Opinion
May 1809.
Because jurisdiction in a matter of equity has been assumed by the law courts, the remedy in equity is not taken away. The jurisdiction of the two courts in such cases is concurrent. [See 1 Tenn. 8, and cases cited. And see Parrish v. Cummins, 11 H. 298, where this case is cited.]
Injunctions may be granted quia timet before or after suit at law. If after suit, and before plea (as in this case, the action being ejectment), the suit may proceed to issue, but must stop there. If after issue, it proceeds to judgment, and there stops, until the determination of the suit in equity. [See Matthews v.

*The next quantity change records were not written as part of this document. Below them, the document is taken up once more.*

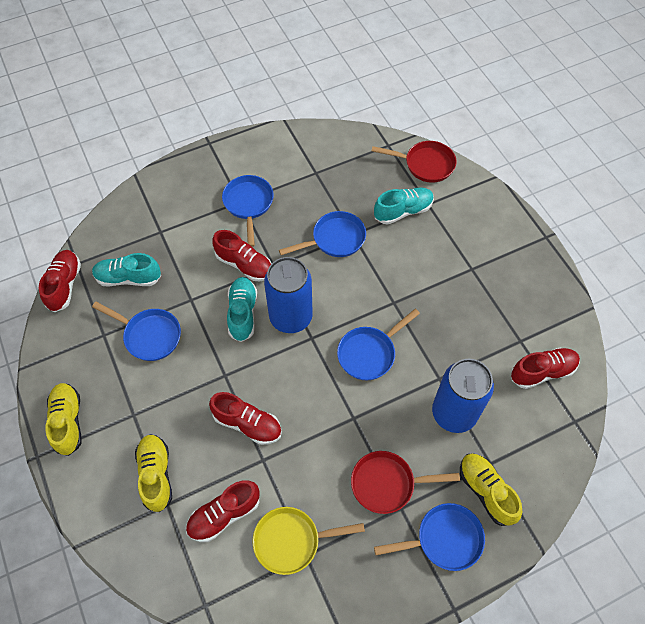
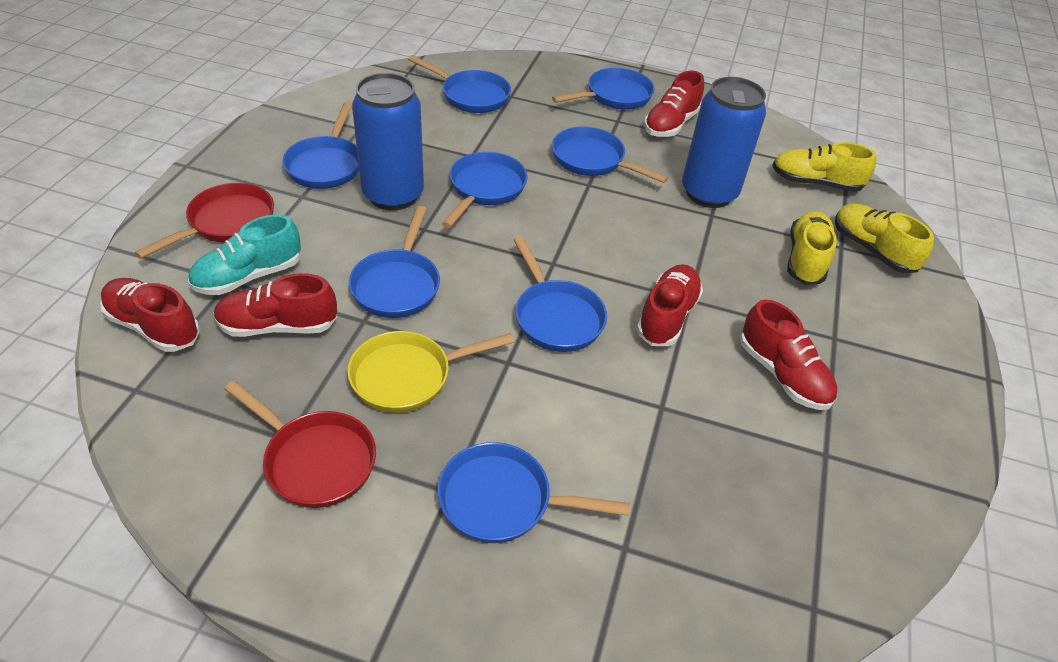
blue pan: [92,302,181,361] [222,175,274,247] [279,211,366,257] [337,309,420,380] [374,503,485,571] = 5 -> [282,102,359,189] [349,206,440,318] [408,55,511,113] [437,442,630,543] [442,152,528,228] [513,236,607,352] [552,68,655,110] [552,126,669,183] = 8
turquoise shoe: [92,253,161,287] [227,277,257,342] [374,187,434,225] = 3 -> [188,214,301,295] = 1

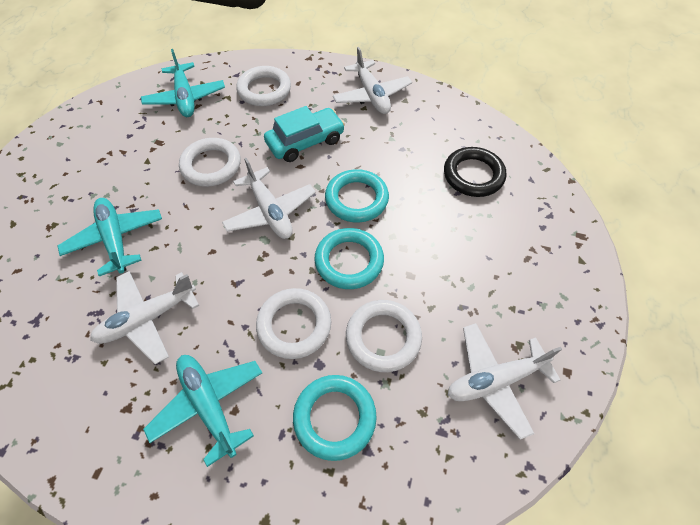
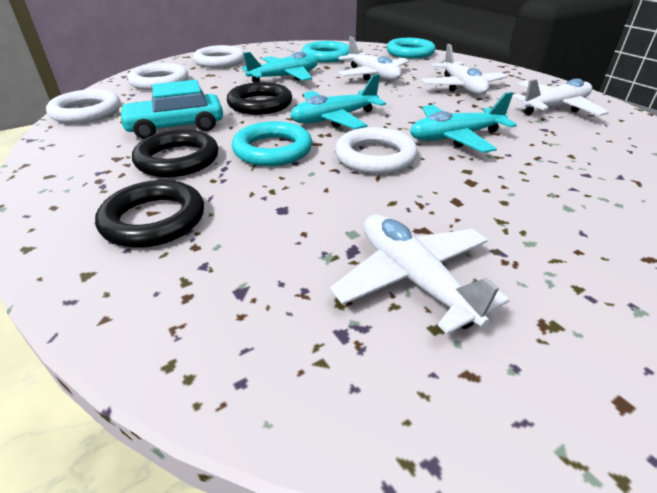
black ring: [444,147,506,197] = 1 -> [95,180,204,248] [132,130,218,177] [227,82,292,115] = 3

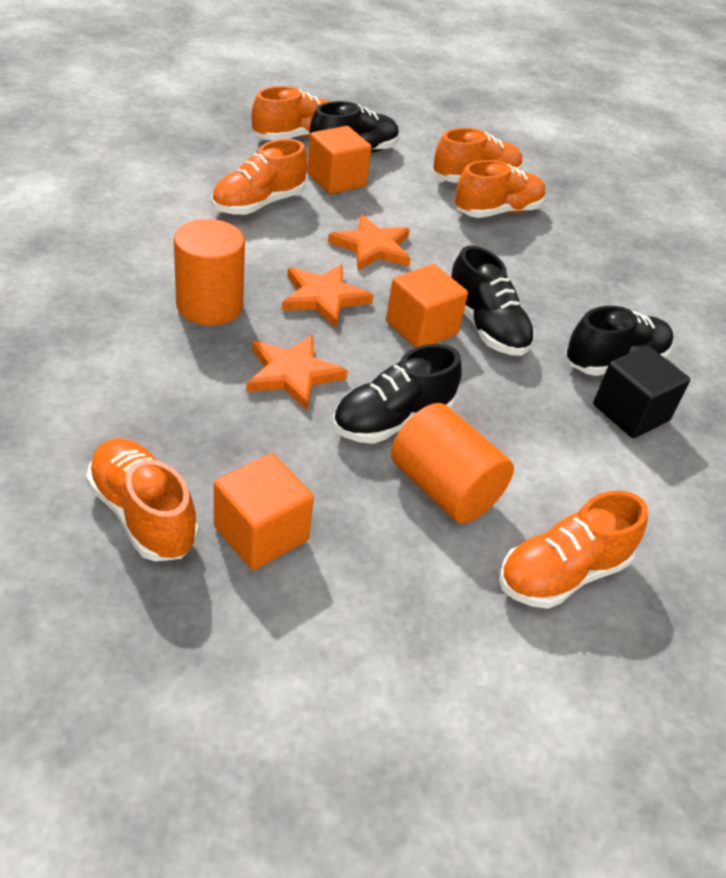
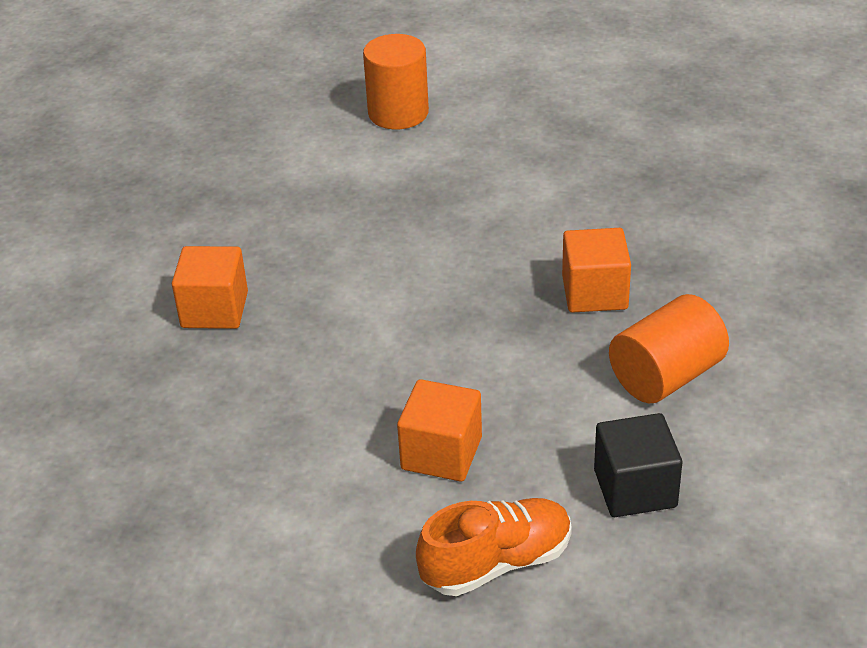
black shoe: [310,101,399,153] [332,344,462,444] [451,246,535,356] [566,306,673,376] = 4 -> none = 0
orange shoe: [86,438,198,561] [211,139,307,215] [251,86,330,141] [433,128,523,183] [455,160,546,218] [499,490,648,609] = 6 -> [416,498,572,596] = 1
orange star: [246,335,348,410] [282,264,374,328] [328,214,411,270] = 3 -> none = 0

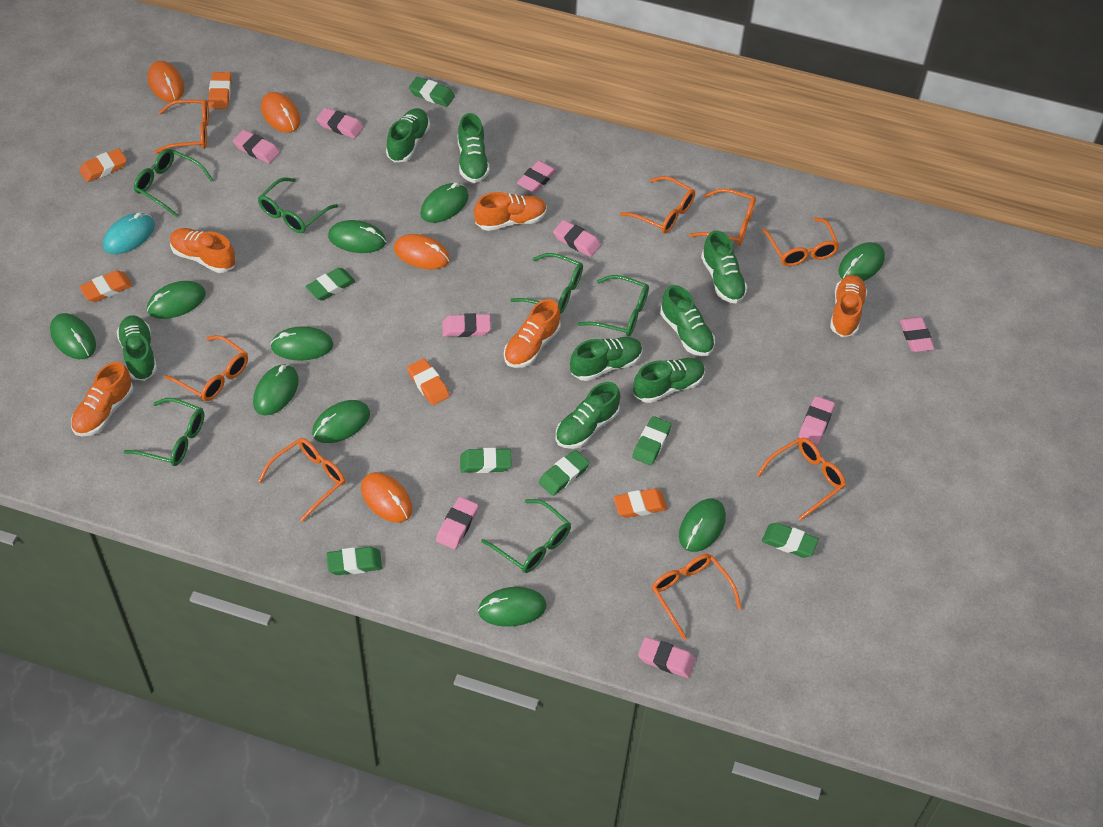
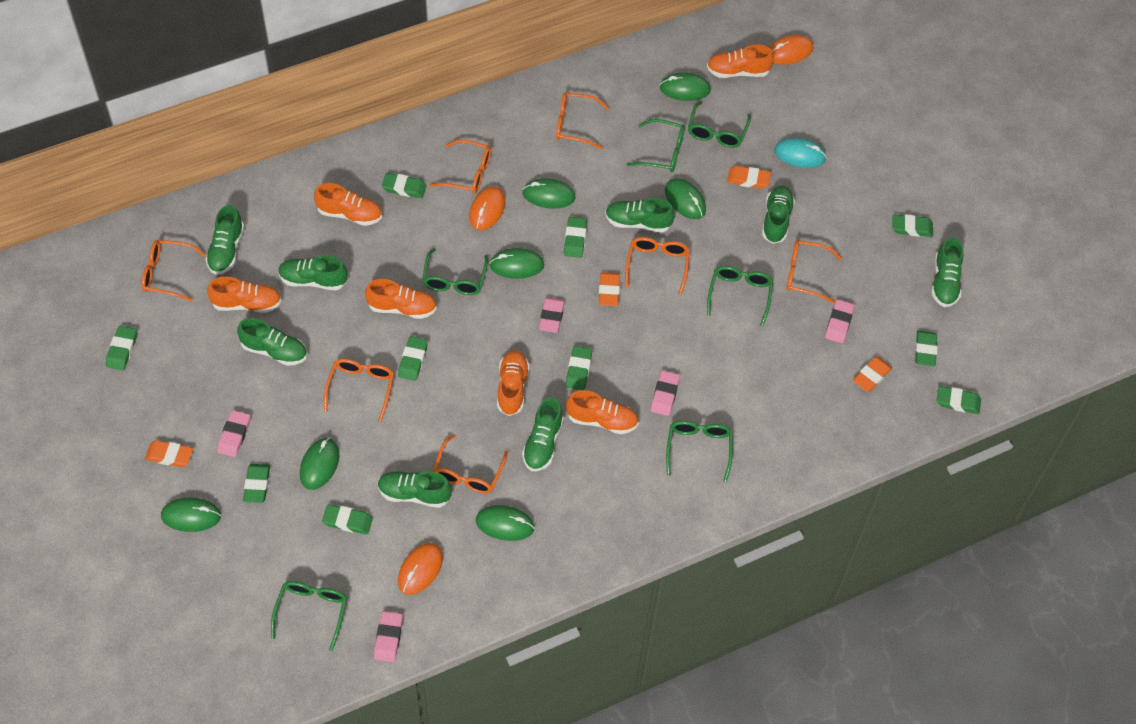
green eraser: [306,268,356,301] [326,547,382,575] [409,77,455,107] [460,448,512,473] [539,450,590,496] [632,416,672,465] [762,523,819,558] = 7 -> [106,326,137,370] [243,464,270,503] [322,504,373,535] [382,173,427,198] [398,336,428,381] [564,217,587,258] [566,346,592,390] [892,215,933,237] [915,330,938,366] [937,386,981,414] = 10
green mouse: [50,313,96,359] [147,281,206,319] [253,364,299,416] [270,326,334,361] [312,400,370,443] [328,220,386,253] [420,182,469,223] [478,587,546,627] [679,498,726,552] [839,242,885,281] = 10 -> [161,497,221,532] [300,438,339,490] [476,505,535,541] [489,248,545,279] [522,178,576,209] [659,72,711,101] [665,178,706,219] = 7
orange eraser: [79,148,127,182] [79,270,133,302] [208,72,232,109] [407,358,450,405] [613,488,667,518] = 5 -> [145,440,193,467] [599,272,620,306] [727,166,771,189] [852,357,892,392] = 4
orange glasses: [154,99,209,154] [164,335,248,401] [258,438,345,522] [620,176,695,234] [652,554,742,640] [689,188,756,246] [757,438,846,521] [762,217,840,266] = 8 -> [142,240,206,301] [324,359,394,422] [430,139,491,194] [433,435,508,494] [556,93,609,149] [625,237,690,295] [787,240,842,303] = 7
orange mouse: [148,61,184,102] [261,92,301,133] [361,472,412,523] [394,234,450,269] = 4 -> [398,543,443,595] [469,186,505,230] [769,35,814,65] = 3
orange shoe: [71,362,133,436] [170,228,236,273] [474,192,547,231] [504,299,560,368] [830,275,867,337] = 5 -> [207,276,281,313] [314,183,382,226] [365,279,437,319] [497,350,529,416] [566,390,638,434] [707,44,774,78] = 6
pink eraser: [233,130,280,164] [316,108,364,139] [436,497,478,549] [442,313,491,337] [517,160,557,193] [553,220,601,257] [638,637,696,678] [799,396,835,445] [900,317,935,352] = 9 -> [217,410,250,457] [374,611,403,662] [539,297,565,333] [651,371,680,416] [825,300,854,343] = 5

Douglass, Cooke, 136, Federal Court, and cases cited; 1 Tenn. 169.]
GRUNDY, for the defendant, said, the injunction was irregularly obtained, and therefore did not come within the meaning of the forty-seventh section of the Act of 1801, c. 6. In this case, the only ground relied on is, that the plaintiff at law and the defendant here had the youngest entry, though the oldest grant. Agreeably to our practice, the plaintiffs had their remedy at law.
It is a mere legal question, and there exists no ground for them to come into this court. He moved that the injunction might be set aside, as having been improvidently obtained. In ordinary cases he admitted that injunctions in ejectment and caveat causes could not be dissolved, but must await the final hearing.
In Equity. — An ejectment had been commenced at law, and before plea pleaded, an injunction was obtained.
Injunctions may be granted quia timet; may be obtained before or after suit. If after suit and before plea, the suit at law may proceed to issue, but, must stop there. If after issue, it proceeds to judgment and there stops until the determination of the suit in equity. Whether it be competent to this court in any ejectment or caveat cause to set aside an injunction as having been improvidently obtained, I will not undertake to say, it not being necessary. After the decision that a younger grant could be relied on in a court of law, it was soon determined in the case of Kerr v. Porter, in equity, that equity had jurisdiction in such cases as well as a court of law. The jurisdiction of the two courts was concurrent. The other judges concurred.
See 3 Bro. C. C. 218; Hardin, 461; Wilson v. Kilcannon, ante, p. 201.